_TASK DIRECTIONS_: Except for the pictures, reproduce the records word for word.

_RECORDS TO PROCESS_:
++++++

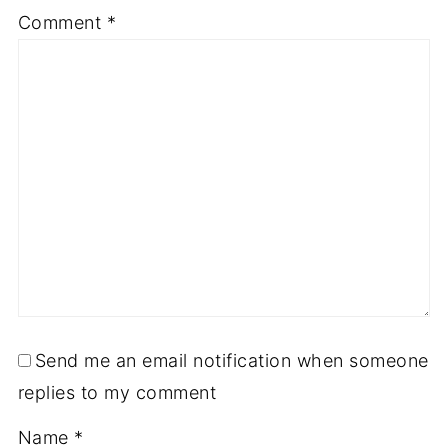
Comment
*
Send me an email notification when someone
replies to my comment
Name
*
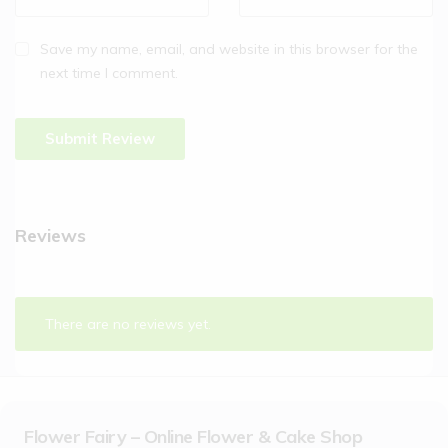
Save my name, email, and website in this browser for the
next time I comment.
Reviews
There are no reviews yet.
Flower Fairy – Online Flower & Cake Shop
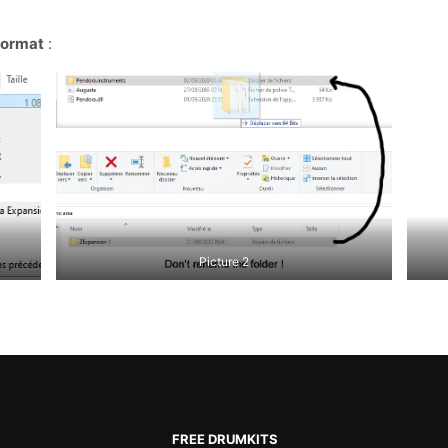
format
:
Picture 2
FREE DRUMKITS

++++++

_TASK SOLUTION_:
Comment
*
Send me an email notification when someone
replies to my comment
Name
*
Save my name, email, and website in this browser for the
next time I comment.
Reviews
There are no reviews yet.
Flower Fairy – Online Flower & Cake Shop
format
:
Picture 2
FREE DRUMKITS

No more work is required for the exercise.